§ TASK PROMPT:
What is needed is an exact transcription of every entry below, with the pictures left out.

§ SOURCE MATERIAL:
☆ ☆ ☆

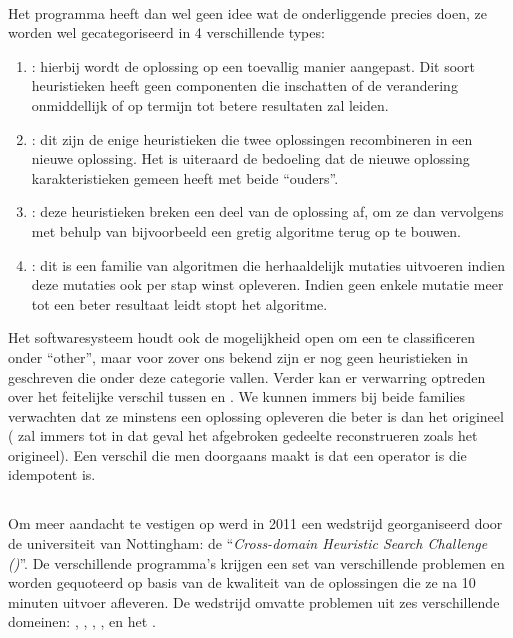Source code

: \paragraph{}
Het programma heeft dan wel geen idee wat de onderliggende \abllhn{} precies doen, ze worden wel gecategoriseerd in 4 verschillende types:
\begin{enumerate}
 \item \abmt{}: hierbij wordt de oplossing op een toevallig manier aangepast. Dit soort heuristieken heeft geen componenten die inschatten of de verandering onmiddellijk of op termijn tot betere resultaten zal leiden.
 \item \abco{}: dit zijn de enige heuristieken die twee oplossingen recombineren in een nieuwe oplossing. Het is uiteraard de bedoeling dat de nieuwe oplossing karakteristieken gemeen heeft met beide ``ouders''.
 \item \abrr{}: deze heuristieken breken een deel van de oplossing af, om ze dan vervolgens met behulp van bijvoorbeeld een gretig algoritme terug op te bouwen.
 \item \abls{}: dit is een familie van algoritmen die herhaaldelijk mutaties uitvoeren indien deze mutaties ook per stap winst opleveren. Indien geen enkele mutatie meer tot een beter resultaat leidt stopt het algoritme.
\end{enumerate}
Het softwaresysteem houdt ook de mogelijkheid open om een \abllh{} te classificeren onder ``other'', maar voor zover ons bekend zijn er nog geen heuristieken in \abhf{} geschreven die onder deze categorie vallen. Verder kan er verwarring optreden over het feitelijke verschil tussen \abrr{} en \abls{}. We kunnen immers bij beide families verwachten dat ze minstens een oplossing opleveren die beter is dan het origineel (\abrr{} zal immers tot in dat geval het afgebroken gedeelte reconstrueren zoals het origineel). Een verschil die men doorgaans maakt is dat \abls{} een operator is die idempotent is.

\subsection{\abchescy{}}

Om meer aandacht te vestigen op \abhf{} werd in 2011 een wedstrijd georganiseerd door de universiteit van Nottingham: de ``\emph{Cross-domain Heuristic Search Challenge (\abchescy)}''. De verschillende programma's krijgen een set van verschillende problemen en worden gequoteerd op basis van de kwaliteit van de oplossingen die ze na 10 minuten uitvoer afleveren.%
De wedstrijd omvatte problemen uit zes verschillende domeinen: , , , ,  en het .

☆ ☆ ☆

§ WRITTEN SOLUTION:
Source code

: \paragraph{}
Het programma heeft dan wel geen idee wat de onderliggende \abllhn{} precies doen, ze worden wel gecategoriseerd in 4 verschillende types:
\begin{enumerate}
 \item \abmt{}: hierbij wordt de oplossing op een toevallig manier aangepast. Dit soort heuristieken heeft geen componenten die inschatten of de verandering onmiddellijk of op termijn tot betere resultaten zal leiden.
 \item \abco{}: dit zijn de enige heuristieken die twee oplossingen recombineren in een nieuwe oplossing. Het is uiteraard de bedoeling dat de nieuwe oplossing karakteristieken gemeen heeft met beide ``ouders''.
 \item \abrr{}: deze heuristieken breken een deel van de oplossing af, om ze dan vervolgens met behulp van bijvoorbeeld een gretig algoritme terug op te bouwen.
 \item \abls{}: dit is een familie van algoritmen die herhaaldelijk mutaties uitvoeren indien deze mutaties ook per stap winst opleveren. Indien geen enkele mutatie meer tot een beter resultaat leidt stopt het algoritme.
\end{enumerate}
Het softwaresysteem houdt ook de mogelijkheid open om een \abllh{} te classificeren onder ``other'', maar voor zover ons bekend zijn er nog geen heuristieken in \abhf{} geschreven die onder deze categorie vallen. Verder kan er verwarring optreden over het feitelijke verschil tussen \abrr{} en \abls{}. We kunnen immers bij beide families verwachten dat ze minstens een oplossing opleveren die beter is dan het origineel (\abrr{} zal immers tot in dat geval het afgebroken gedeelte reconstrueren zoals het origineel). Een verschil die men doorgaans maakt is dat \abls{} een operator is die idempotent is.

\subsection{\abchescy{}}

Om meer aandacht te vestigen op \abhf{} werd in 2011 een wedstrijd georganiseerd door de universiteit van Nottingham: de ``\emph{Cross-domain Heuristic Search Challenge (\abchescy)}''. De verschillende programma's krijgen een set van verschillende problemen en worden gequoteerd op basis van de kwaliteit van de oplossingen die ze na 10 minuten uitvoer afleveren.%
De wedstrijd omvatte problemen uit zes verschillende domeinen: , , , ,  en het .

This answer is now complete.